Semantics is where all the action is. That is what enables the sort of thing the SEC envisions and describes in that speech. You can have that sort of sophisticated processing also, internally, in your organization. This type of processing is by no means limited to external financial reports.
Interested in RDF? This Introduction to RDF provided by IBM is a good place to start. This RDF Tutorial is also quite helpful.




Repeat after me: "There is no syntax"
This article; Thinking XML: Basic XML and RDF techniques for knowledge management, Part 7; helps to make the point that syntax does not matter, it is all about the semantics.
These same ideas apply to XBRL.
Risk Modeling at the SEC: The Accounting Quality Model
Craig M. Lewis, Chief Economist and Director, Division of Risk, Strategy, and Financial Innovation
U.S. Securities & Exchange Commission, describes ways the SEC will use all that SEC XBRL financial information in his speech, Risk Modeling at the SEC: The Accounting Quality Model, to the FEI Committee on Finance and Information Technology.
There are two particular pieces of this speech which I would like to highlight. First, this statement about The Accounting Quality Model:
While we have several projects in development, we are particularly excited about what we call an “Accounting Quality Model” (AQM). This model is being designed to provide a set of quantitative analytics that could be used across the SEC to assess the degree to which registrants’ financial statements appear anomalous.
Anomalous. Deviating from what is standard, normal, or expected. Sticking out from the pack. Seems like a great way to stick out of the pack is modeling things incorrectly where most SEC filers do model thing correctly (see this analysis for the 271 of 8289 who stick out to me and my dinky little Microsoft Access database application).

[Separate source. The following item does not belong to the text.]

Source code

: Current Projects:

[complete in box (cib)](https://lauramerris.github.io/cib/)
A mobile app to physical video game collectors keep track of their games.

To provide a little bit of an example of what the Accounting Quality Model is and how it would be used, Mr. Lewis provides the following example related to how analysis of discretionary accruals and non-discretionary accruals can help detect earnings management:
Second, we need to understand generally where it is possible to discern the effects of earnings management. Typically, they manifest in the discretionary choices that management can make under GAAP when reporting its financials. In accounting jargon, total accruals are the difference between free cash flows and income before extraordinary items. It is the difference between what accountants recognize as revenue and expenses and the actual cash flows available to shareholders. We can decompose total accruals into two broad categories: discretionary accruals and non-discretionary accruals. Non-discretionary accruals are accounting adjustments made in strict adherence to GAAP and are relatively objective. Discretionary accruals however, may be subjective and require the preparer to exercise considerable accounting judgment. As is generally recognized, this influence over the potential accrual values can allow for opportunities to, for example, smooth income and therefore, manage earnings.
What a great opportunity for filing agents and XBRL software vendors: validation/verification processes which make sure an SEC filing does not stick out.
Measures, counter-measures. The SEC will likely be hammering all that XBRL-based information. Clearly if the SEC processes cannot make heads or tails out of the information they will request a filer to correct their filing. That will improve information quality for everyone, making all that information usable by automated processes.